### Task requirements
Return every line of the items below unchanged and in the same order.

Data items

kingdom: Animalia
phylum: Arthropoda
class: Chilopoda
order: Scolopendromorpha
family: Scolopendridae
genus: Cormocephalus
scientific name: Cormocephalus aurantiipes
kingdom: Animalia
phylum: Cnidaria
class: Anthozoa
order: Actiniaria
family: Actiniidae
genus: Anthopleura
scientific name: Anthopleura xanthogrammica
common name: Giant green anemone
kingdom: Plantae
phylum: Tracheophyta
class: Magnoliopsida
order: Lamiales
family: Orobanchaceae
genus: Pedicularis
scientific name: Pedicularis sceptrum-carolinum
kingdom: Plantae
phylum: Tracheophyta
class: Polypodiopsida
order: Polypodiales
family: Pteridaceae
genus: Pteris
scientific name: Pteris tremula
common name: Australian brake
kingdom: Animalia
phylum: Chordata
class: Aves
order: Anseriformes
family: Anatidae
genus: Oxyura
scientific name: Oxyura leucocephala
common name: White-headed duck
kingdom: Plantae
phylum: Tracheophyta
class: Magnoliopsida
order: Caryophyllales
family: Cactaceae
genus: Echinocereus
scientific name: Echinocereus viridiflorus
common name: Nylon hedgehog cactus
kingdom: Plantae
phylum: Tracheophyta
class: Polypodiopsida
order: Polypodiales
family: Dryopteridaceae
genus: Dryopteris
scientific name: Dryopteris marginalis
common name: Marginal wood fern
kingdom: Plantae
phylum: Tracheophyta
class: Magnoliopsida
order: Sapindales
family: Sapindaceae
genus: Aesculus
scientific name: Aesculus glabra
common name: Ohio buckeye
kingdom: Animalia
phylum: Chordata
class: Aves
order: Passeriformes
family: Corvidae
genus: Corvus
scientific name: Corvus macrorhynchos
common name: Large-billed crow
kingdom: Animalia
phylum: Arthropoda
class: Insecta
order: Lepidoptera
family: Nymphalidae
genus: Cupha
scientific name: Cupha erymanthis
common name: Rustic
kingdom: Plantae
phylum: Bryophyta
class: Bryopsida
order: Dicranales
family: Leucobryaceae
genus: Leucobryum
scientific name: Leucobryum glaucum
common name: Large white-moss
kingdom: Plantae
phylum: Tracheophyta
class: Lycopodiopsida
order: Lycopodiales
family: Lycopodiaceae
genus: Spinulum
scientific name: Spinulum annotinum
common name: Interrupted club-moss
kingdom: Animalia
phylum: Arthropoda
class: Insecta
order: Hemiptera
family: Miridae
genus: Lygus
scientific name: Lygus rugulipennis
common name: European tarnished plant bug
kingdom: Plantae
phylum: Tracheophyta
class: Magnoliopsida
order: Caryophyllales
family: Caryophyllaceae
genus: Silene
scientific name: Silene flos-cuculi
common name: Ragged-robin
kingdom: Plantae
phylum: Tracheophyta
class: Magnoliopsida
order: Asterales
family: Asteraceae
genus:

### Output for this task
kingdom: Animalia
phylum: Arthropoda
class: Chilopoda
order: Scolopendromorpha
family: Scolopendridae
genus: Cormocephalus
scientific name: Cormocephalus aurantiipes
kingdom: Animalia
phylum: Cnidaria
class: Anthozoa
order: Actiniaria
family: Actiniidae
genus: Anthopleura
scientific name: Anthopleura xanthogrammica
common name: Giant green anemone
kingdom: Plantae
phylum: Tracheophyta
class: Magnoliopsida
order: Lamiales
family: Orobanchaceae
genus: Pedicularis
scientific name: Pedicularis sceptrum-carolinum
kingdom: Plantae
phylum: Tracheophyta
class: Polypodiopsida
order: Polypodiales
family: Pteridaceae
genus: Pteris
scientific name: Pteris tremula
common name: Australian brake
kingdom: Animalia
phylum: Chordata
class: Aves
order: Anseriformes
family: Anatidae
genus: Oxyura
scientific name: Oxyura leucocephala
common name: White-headed duck
kingdom: Plantae
phylum: Tracheophyta
class: Magnoliopsida
order: Caryophyllales
family: Cactaceae
genus: Echinocereus
scientific name: Echinocereus viridiflorus
common name: Nylon hedgehog cactus
kingdom: Plantae
phylum: Tracheophyta
class: Polypodiopsida
order: Polypodiales
family: Dryopteridaceae
genus: Dryopteris
scientific name: Dryopteris marginalis
common name: Marginal wood fern
kingdom: Plantae
phylum: Tracheophyta
class: Magnoliopsida
order: Sapindales
family: Sapindaceae
genus: Aesculus
scientific name: Aesculus glabra
common name: Ohio buckeye
kingdom: Animalia
phylum: Chordata
class: Aves
order: Passeriformes
family: Corvidae
genus: Corvus
scientific name: Corvus macrorhynchos
common name: Large-billed crow
kingdom: Animalia
phylum: Arthropoda
class: Insecta
order: Lepidoptera
family: Nymphalidae
genus: Cupha
scientific name: Cupha erymanthis
common name: Rustic
kingdom: Plantae
phylum: Bryophyta
class: Bryopsida
order: Dicranales
family: Leucobryaceae
genus: Leucobryum
scientific name: Leucobryum glaucum
common name: Large white-moss
kingdom: Plantae
phylum: Tracheophyta
class: Lycopodiopsida
order: Lycopodiales
family: Lycopodiaceae
genus: Spinulum
scientific name: Spinulum annotinum
common name: Interrupted club-moss
kingdom: Animalia
phylum: Arthropoda
class: Insecta
order: Hemiptera
family: Miridae
genus: Lygus
scientific name: Lygus rugulipennis
common name: European tarnished plant bug
kingdom: Plantae
phylum: Tracheophyta
class: Magnoliopsida
order: Caryophyllales
family: Caryophyllaceae
genus: Silene
scientific name: Silene flos-cuculi
common name: Ragged-robin
kingdom: Plantae
phylum: Tracheophyta
class: Magnoliopsida
order: Asterales
family: Asteraceae
genus:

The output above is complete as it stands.